---- Dataset content

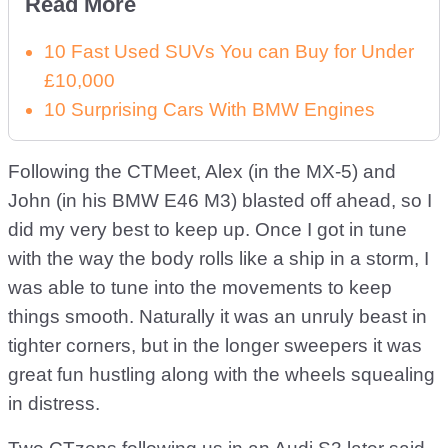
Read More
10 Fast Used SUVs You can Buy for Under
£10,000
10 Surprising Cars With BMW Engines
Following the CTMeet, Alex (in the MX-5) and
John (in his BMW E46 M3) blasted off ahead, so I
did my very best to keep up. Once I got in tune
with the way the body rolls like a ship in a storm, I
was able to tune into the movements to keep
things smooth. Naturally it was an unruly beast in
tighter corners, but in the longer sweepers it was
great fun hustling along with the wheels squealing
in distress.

--------
---- Dataset content

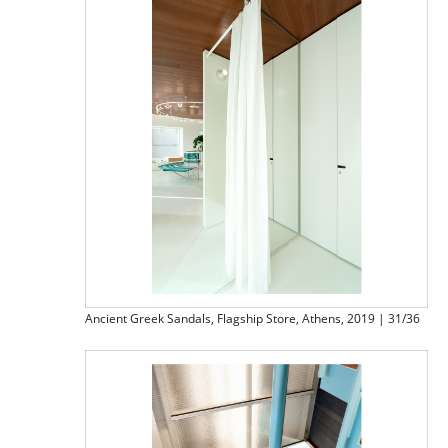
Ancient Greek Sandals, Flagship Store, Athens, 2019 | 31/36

--------
---- Dataset content

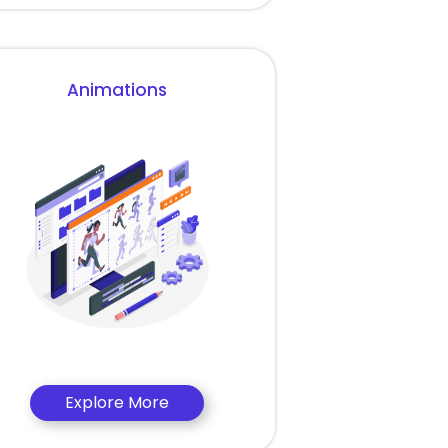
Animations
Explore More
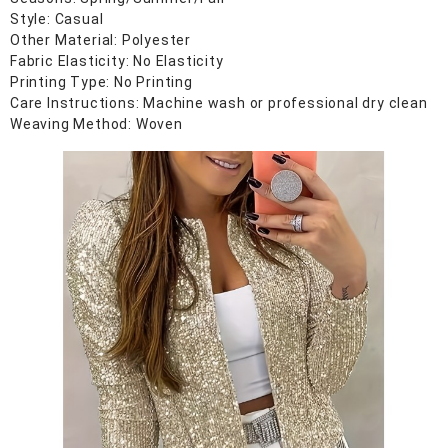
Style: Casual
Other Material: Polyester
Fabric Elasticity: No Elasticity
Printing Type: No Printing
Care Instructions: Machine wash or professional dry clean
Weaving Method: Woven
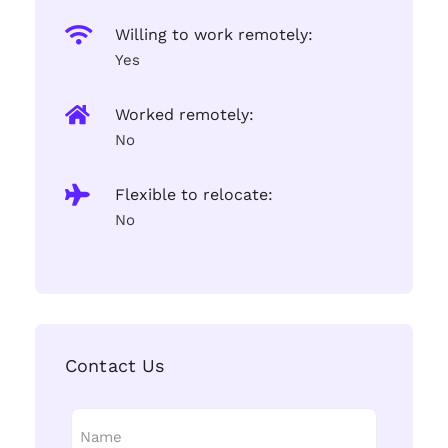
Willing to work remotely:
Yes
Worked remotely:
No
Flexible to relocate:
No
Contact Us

--------

Work instructions =>
Show each line from the items above that contains the word "keep".

Completed task =>
did my very best to keep up. Once I got in tune
was able to tune into the movements to keep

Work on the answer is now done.